Biden was coaxed to persuade Barzani not to rattle the tottering British construct called the state of Iraq.

The burning issues that needed addressing, such as the status of Kirkuk and the disputed territories, were postponed for the sake of war-weary Obama in the White House.

That is now ancient history between Barzani and Biden. We should, if Americans vote for Biden, still welcome his presidency for the good that it might do for the cause of freedom in the Kurdish Middle East.

His opinion relative to the state of Bosnia has stood the test of time and may be needed again, given the turbulent politics of not just Iraq, but also Syria, Turkey and Iran.

This is of course just one view of what the Biden presidency may mean to the Kurds and Kurdistan inside the Middle East.

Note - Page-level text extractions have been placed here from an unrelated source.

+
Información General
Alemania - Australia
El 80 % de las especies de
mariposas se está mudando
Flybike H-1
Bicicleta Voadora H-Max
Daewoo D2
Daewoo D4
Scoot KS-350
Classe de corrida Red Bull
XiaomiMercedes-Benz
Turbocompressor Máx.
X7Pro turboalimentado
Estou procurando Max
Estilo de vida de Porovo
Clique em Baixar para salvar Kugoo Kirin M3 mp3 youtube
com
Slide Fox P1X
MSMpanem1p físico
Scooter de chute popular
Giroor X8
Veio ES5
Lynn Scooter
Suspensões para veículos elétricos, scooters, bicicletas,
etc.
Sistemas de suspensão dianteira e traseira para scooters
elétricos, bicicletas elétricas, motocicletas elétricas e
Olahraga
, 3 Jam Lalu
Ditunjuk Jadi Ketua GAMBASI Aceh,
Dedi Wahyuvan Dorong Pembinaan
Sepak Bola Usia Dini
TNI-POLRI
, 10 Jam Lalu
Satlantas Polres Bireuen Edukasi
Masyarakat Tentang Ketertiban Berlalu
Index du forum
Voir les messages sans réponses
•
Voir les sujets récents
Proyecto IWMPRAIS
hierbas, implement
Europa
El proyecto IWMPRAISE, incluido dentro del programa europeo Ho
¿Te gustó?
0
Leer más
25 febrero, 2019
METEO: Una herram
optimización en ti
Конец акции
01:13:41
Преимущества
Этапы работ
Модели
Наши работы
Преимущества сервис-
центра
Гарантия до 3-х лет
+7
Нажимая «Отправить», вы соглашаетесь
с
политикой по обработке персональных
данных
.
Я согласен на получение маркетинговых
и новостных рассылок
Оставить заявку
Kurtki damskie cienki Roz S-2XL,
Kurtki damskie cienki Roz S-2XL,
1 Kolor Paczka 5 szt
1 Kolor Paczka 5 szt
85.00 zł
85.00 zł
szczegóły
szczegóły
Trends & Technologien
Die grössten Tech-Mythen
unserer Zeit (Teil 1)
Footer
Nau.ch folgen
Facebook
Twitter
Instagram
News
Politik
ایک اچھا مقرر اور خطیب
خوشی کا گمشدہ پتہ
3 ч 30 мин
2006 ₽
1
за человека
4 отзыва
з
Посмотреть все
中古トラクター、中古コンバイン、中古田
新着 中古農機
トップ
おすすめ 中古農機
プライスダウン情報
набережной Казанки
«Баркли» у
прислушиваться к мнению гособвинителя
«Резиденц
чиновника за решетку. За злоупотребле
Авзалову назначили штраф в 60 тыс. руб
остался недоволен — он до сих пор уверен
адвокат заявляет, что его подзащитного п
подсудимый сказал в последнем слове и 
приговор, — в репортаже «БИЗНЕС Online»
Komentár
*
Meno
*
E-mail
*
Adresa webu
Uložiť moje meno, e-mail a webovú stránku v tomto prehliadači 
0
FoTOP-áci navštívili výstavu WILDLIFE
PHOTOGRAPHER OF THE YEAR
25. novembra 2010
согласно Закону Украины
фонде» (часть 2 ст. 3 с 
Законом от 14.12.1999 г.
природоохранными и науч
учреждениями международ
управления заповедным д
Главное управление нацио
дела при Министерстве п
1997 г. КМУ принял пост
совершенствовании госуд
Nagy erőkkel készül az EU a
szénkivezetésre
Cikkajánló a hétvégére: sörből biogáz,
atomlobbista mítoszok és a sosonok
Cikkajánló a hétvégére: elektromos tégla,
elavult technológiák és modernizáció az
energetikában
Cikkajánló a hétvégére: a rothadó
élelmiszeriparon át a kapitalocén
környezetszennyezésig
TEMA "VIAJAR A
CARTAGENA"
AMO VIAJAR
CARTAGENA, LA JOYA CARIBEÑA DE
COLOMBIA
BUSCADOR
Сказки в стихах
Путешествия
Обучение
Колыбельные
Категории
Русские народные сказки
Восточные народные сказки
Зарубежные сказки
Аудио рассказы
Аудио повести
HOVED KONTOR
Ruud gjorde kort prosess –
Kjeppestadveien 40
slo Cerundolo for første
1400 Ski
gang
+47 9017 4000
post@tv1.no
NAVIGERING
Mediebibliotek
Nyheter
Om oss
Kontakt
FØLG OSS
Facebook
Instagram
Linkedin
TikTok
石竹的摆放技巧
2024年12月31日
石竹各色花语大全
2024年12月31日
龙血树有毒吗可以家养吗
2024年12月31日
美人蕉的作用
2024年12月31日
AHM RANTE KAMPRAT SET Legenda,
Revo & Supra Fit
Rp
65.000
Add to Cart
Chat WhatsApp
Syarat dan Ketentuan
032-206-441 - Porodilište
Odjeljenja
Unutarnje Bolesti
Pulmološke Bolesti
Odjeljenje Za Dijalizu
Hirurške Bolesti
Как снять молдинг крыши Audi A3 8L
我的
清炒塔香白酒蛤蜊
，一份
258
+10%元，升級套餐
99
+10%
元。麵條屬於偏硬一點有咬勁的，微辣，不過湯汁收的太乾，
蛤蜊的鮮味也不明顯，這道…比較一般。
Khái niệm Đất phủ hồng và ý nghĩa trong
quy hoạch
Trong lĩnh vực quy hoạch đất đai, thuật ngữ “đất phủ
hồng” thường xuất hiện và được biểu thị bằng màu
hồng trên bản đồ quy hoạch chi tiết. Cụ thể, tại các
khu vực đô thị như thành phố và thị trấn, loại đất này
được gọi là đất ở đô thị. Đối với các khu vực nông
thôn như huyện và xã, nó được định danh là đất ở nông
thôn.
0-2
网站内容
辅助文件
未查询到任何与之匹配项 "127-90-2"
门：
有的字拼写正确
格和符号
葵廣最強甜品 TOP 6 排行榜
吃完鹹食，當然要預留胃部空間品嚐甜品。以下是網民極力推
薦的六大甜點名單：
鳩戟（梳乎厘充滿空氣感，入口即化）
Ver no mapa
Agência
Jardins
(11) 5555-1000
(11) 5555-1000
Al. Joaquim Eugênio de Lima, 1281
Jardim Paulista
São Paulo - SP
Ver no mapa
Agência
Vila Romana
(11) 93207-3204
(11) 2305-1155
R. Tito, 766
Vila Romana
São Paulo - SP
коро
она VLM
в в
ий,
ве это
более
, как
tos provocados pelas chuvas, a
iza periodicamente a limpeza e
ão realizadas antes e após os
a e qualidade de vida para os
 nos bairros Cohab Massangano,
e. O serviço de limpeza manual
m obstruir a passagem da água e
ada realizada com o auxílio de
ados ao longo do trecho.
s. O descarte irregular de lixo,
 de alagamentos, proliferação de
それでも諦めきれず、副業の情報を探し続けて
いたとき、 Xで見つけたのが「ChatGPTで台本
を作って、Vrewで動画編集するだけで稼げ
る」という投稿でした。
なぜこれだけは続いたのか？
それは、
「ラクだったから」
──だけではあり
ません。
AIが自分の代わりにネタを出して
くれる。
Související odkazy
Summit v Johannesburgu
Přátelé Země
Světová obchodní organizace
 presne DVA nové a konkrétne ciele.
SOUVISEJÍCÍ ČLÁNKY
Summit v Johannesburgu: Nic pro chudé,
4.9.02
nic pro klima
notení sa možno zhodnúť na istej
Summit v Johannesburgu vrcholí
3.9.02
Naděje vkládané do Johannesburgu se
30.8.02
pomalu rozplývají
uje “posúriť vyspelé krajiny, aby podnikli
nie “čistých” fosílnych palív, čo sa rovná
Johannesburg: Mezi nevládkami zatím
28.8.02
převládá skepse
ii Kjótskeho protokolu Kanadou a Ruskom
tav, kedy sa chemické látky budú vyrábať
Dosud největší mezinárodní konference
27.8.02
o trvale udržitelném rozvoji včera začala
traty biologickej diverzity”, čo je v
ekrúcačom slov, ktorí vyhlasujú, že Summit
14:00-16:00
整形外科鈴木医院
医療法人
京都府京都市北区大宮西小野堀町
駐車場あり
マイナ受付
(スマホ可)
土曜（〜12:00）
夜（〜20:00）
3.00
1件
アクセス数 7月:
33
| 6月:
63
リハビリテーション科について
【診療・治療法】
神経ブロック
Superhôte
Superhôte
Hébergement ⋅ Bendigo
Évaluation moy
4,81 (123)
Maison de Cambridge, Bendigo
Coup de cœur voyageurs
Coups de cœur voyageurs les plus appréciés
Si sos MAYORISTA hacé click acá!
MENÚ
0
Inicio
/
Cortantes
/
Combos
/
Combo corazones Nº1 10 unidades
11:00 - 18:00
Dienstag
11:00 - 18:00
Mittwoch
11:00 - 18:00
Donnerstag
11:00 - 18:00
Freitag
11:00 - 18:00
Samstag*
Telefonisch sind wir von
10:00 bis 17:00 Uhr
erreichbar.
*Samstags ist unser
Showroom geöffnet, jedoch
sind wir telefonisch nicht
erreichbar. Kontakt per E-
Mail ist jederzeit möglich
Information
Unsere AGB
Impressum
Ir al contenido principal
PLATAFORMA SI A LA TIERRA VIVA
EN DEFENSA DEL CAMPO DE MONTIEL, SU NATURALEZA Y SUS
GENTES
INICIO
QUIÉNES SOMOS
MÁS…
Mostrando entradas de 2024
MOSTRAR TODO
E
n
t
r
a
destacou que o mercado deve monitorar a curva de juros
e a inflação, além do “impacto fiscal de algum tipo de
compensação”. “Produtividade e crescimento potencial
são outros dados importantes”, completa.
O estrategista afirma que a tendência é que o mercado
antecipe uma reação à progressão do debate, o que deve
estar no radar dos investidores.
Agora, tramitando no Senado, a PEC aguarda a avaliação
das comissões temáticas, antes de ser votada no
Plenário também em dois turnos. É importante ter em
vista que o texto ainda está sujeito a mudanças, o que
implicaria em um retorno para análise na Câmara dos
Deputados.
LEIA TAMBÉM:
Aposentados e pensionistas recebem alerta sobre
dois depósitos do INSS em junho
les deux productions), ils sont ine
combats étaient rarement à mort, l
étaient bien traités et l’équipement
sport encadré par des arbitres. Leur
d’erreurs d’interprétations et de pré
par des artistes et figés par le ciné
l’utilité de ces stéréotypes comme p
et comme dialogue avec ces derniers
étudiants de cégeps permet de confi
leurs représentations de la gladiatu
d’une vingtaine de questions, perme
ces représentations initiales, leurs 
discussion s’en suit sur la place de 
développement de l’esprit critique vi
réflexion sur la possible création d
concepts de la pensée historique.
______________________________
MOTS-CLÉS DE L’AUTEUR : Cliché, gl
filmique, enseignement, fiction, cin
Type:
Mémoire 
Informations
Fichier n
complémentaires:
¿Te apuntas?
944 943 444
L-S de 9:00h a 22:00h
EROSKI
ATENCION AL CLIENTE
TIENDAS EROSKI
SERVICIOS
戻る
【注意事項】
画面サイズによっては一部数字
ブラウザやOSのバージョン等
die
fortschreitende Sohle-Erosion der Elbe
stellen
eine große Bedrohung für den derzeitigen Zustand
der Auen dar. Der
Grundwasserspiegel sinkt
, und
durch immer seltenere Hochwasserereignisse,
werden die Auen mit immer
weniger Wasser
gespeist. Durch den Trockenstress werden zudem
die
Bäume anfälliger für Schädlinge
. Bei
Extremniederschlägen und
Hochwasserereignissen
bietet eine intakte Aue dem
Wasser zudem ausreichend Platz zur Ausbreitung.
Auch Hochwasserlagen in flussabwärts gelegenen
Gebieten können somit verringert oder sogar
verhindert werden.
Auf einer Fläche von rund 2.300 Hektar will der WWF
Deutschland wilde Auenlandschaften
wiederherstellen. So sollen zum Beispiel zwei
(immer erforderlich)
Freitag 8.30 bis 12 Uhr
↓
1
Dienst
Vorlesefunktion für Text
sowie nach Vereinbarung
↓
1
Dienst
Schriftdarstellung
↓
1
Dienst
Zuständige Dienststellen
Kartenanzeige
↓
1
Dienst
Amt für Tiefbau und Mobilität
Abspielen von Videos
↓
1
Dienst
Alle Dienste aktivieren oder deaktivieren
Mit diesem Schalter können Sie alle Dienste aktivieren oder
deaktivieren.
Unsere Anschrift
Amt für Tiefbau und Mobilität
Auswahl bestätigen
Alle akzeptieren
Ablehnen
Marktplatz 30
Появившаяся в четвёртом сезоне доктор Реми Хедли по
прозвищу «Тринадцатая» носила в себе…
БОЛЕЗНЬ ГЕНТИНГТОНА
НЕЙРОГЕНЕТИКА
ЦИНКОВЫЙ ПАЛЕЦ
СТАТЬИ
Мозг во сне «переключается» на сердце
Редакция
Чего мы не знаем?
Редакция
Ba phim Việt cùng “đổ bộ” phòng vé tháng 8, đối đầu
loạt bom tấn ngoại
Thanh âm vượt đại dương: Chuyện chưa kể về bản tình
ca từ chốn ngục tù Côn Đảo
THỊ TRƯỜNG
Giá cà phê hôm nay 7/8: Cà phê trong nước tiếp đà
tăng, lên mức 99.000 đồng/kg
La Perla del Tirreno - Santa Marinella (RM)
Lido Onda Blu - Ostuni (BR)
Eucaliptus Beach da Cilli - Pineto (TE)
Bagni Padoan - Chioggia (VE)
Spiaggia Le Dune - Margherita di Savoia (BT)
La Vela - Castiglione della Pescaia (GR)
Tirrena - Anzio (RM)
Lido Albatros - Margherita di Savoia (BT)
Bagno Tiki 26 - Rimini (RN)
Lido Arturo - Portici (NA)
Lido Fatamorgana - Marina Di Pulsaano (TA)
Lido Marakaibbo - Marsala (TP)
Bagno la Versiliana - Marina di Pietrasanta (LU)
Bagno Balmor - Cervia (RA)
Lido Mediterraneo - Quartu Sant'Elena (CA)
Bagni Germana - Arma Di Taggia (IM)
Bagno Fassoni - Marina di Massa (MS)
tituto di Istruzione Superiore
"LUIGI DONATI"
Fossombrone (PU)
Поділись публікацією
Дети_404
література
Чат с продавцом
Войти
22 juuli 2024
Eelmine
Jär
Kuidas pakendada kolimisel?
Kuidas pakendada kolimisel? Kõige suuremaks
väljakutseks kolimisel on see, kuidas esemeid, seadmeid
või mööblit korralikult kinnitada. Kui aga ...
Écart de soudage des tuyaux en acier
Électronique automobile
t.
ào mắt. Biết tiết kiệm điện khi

If you decide to help his campaign, it could also mean a great deal to you as a friend of Kurds inside America.

Imagine witnessing the mechanics of a presidential campaign from the beginning to the end! And if you shine in it, you may also be rewarded with the prospects of a job.

That is what happened to Ben Rhodes. He joined the campaign of candidate Obama at the age of 27 and moved into the White House as a staff when he was 29.

He served President Obama for eight years. That is a 400 percent return on his initial down payment of two years.

“Foreign policy makes no sense,” says Leslie Gelb of Council on Foreign Relations. Alas, he isn’t trying to be facetious. Whatever you think: let honesty and integrity be your principles in dealing with the subject.

This is particularly relevant given the controversies that surround the last presidential election. Heads haven’t exactly rolled, but a few have been thrown behind bars and a presidency may be in jeopardy as well.

If 2020 becomes a duplicate of 2016, let no one accuse you or convict you of any wrongdoing for helping the campaign of Biden or his rivals.

“Honesty,” said Thomas Jefferson, the author of Declaration of Independence, (yes, you are allowed to hate the artist and love his art—given the third president’s views on African Americans and Native Americans), “is the first chapter in the book of wisdom.”

Let that be, not only the first chapter in the book of Kurds, but the last also.